Lemm: "Sehr wichtig. Der Austausch klappt auch ausgesprochen gut. Meine drei sportlichen Wünsche wären: Klassenerhalt in der Hessenliga, Aufstieg der U23 in die Gruppenliga und Aufstieg der A-Jugend in die Hessenliga. Das wäre eine tolle Konstellation. Wir wären in ganz Südhessen – die Lilien mal ausgenommen, die ja keine zweite Mannschaft haben – ab der U19 aufwärts der mit Abstand attrraktivste Verein. Die Perspektive wäre sensationell für jeden jungen, leistungsorientierten Spieler ab Jahrgang 2002."

Sie haben gesagt, dass Sie immer eine Weiterentwicklung erkennen wollen.
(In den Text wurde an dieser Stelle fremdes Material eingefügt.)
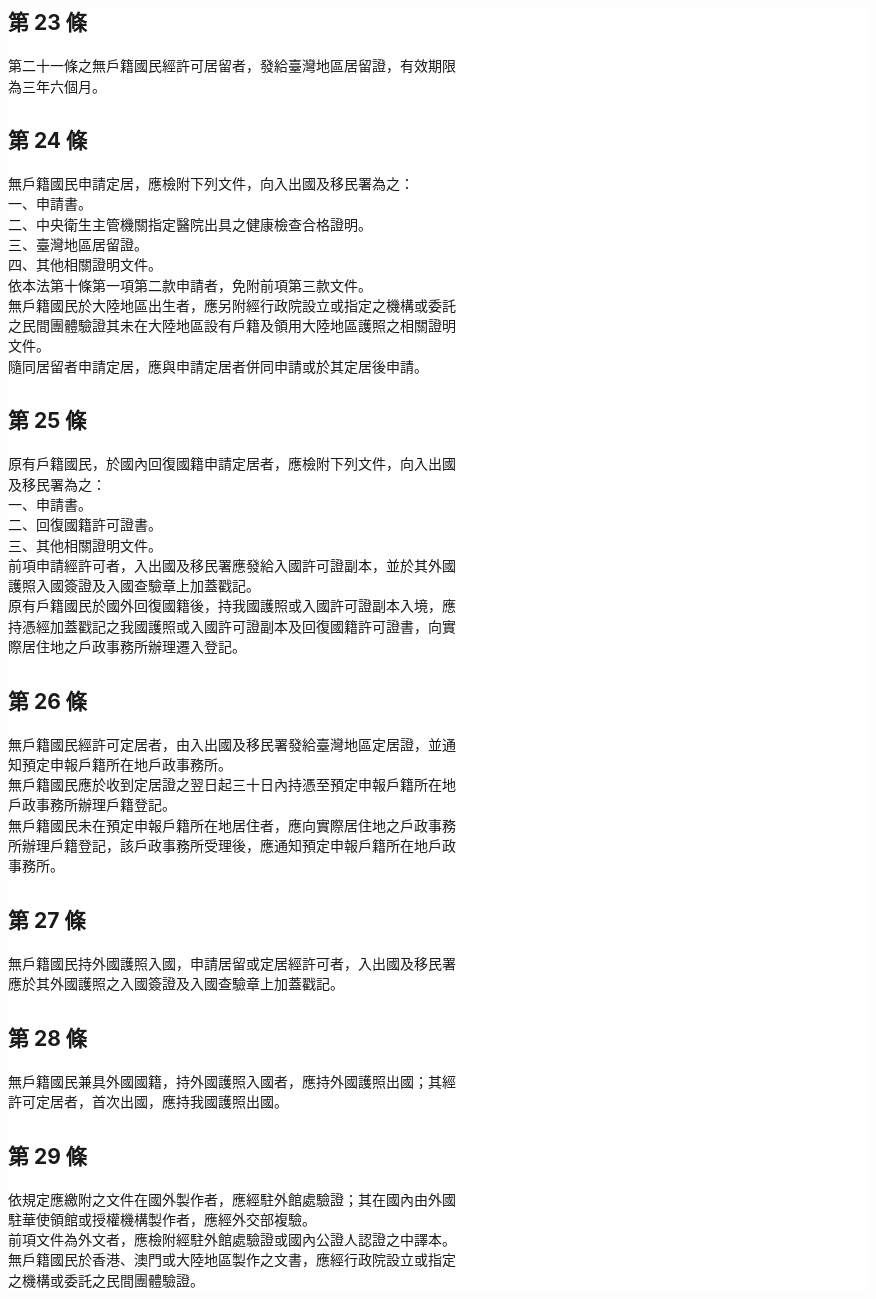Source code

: 第 23 條
--------
第二十一條之無戶籍國民經許可居留者，發給臺灣地區居留證，有效期限  
為三年六個月。

第 24 條
--------
無戶籍國民申請定居，應檢附下列文件，向入出國及移民署為之：  
一、申請書。  
二、中央衛生主管機關指定醫院出具之健康檢查合格證明。  
三、臺灣地區居留證。  
四、其他相關證明文件。  
依本法第十條第一項第二款申請者，免附前項第三款文件。  
無戶籍國民於大陸地區出生者，應另附經行政院設立或指定之機構或委託  
之民間團體驗證其未在大陸地區設有戶籍及領用大陸地區護照之相關證明  
文件。  
隨同居留者申請定居，應與申請定居者併同申請或於其定居後申請。

第 25 條
--------
原有戶籍國民，於國內回復國籍申請定居者，應檢附下列文件，向入出國  
及移民署為之：  
一、申請書。  
二、回復國籍許可證書。  
三、其他相關證明文件。  
前項申請經許可者，入出國及移民署應發給入國許可證副本，並於其外國  
護照入國簽證及入國查驗章上加蓋戳記。  
原有戶籍國民於國外回復國籍後，持我國護照或入國許可證副本入境，應  
持憑經加蓋戳記之我國護照或入國許可證副本及回復國籍許可證書，向實  
際居住地之戶政事務所辦理遷入登記。

第 26 條
--------
無戶籍國民經許可定居者，由入出國及移民署發給臺灣地區定居證，並通  
知預定申報戶籍所在地戶政事務所。  
無戶籍國民應於收到定居證之翌日起三十日內持憑至預定申報戶籍所在地  
戶政事務所辦理戶籍登記。  
無戶籍國民未在預定申報戶籍所在地居住者，應向實際居住地之戶政事務  
所辦理戶籍登記，該戶政事務所受理後，應通知預定申報戶籍所在地戶政  
事務所。

第 27 條
--------
無戶籍國民持外國護照入國，申請居留或定居經許可者，入出國及移民署  
應於其外國護照之入國簽證及入國查驗章上加蓋戳記。

第 28 條
--------
無戶籍國民兼具外國國籍，持外國護照入國者，應持外國護照出國；其經  
許可定居者，首次出國，應持我國護照出國。

第 29 條
--------
依規定應繳附之文件在國外製作者，應經駐外館處驗證；其在國內由外國  
駐華使領館或授權機構製作者，應經外交部複驗。  
前項文件為外文者，應檢附經駐外館處驗證或國內公證人認證之中譯本。  
無戶籍國民於香港、澳門或大陸地區製作之文書，應經行政院設立或指定  
之機構或委託之民間團體驗證。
Wo könnte die denn noch hinführen?

Lemm: "Aus meiner Sicht nach oben offen. Wenn du vor vier Jahren in der Gruppenliga einem gesagt hättest, dass wir 2017 Hessenliga spielen, hätte er dich für verrückt erklärt. Wenn du heute jemandem sagst, wir spielen in drei Jahren Regionalliga, würde er dich auch für verrrückt erklären. Für mich gibt es keine Denkgrenze in diesem Bereich. Wenn wir dieses Jahr Elfter werden, wäre ich nächstes Jahr nicht mit Rang zwölf zufrieden. Wenn meine Spieler 24, 25 sind und einige Schritte nach vorne gemacht haben, warum sollen wir dann nicht auch in der Liga ein paar Schritte nach vorne kommen? Eines ist klar: Wenn du mehr erreichen willst, musst du Visionen haben."